>>>
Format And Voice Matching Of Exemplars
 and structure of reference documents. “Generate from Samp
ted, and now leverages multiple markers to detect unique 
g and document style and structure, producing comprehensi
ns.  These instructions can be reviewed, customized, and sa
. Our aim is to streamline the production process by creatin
<<<
Each line above is to be copied exactly as written.

Format And Voice Matching Of Exemplars
 and structure of reference documents. “Generate from Samp
ted, and now leverages multiple markers to detect unique 
g and document style and structure, producing comprehensi
ns.  These instructions can be reviewed, customized, and sa
. Our aim is to streamline the production process by creatin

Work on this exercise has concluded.